## Task:
Can you format the stretch of the listing below from the line containing "Détails du produit" through the line containing "Política de Privacidad" as a JSON list of strings, one string per line and blank lines omitted?
* * *
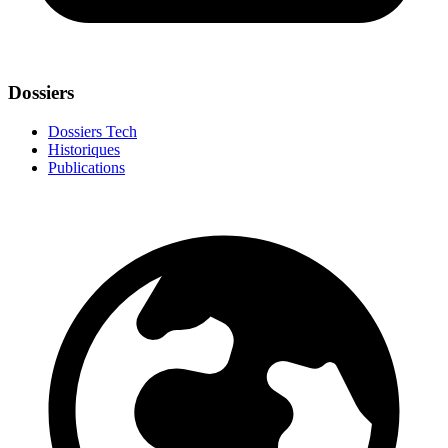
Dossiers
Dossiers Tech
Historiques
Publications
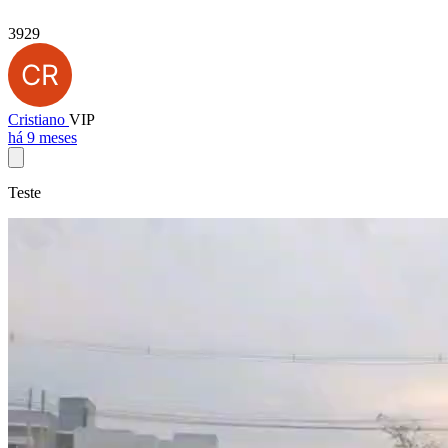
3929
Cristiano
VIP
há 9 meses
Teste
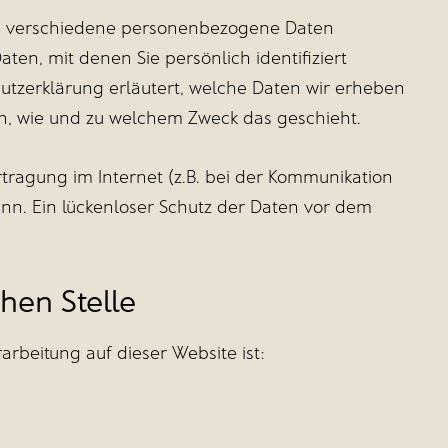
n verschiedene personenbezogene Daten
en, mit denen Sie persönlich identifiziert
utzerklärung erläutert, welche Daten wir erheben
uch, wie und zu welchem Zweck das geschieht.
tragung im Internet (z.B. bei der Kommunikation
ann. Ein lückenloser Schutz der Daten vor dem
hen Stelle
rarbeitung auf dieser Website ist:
* * *
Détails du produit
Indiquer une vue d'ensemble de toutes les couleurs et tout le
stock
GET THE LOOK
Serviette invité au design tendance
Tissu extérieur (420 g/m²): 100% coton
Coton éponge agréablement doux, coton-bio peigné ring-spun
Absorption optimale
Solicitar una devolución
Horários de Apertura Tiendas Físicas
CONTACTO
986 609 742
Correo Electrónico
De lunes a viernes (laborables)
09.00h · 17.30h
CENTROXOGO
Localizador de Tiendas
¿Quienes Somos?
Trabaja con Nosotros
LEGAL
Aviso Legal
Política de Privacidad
* * *
## Exercise answer:
[
  "Détails du produit",
  "Indiquer une vue d'ensemble de toutes les couleurs et tout le",
  "stock",
  "GET THE LOOK",
  "Serviette invité au design tendance",
  "Tissu extérieur (420 g/m²): 100% coton",
  "Coton éponge agréablement doux, coton-bio peigné ring-spun",
  "Absorption optimale",
  "Solicitar una devolución",
  "Horários de Apertura Tiendas Físicas",
  "CONTACTO",
  "986 609 742",
  "Correo Electrónico",
  "De lunes a viernes (laborables)",
  "09.00h · 17.30h",
  "CENTROXOGO",
  "Localizador de Tiendas",
  "¿Quienes Somos?",
  "Trabaja con Nosotros",
  "LEGAL",
  "Aviso Legal",
  "Política de Privacidad"
]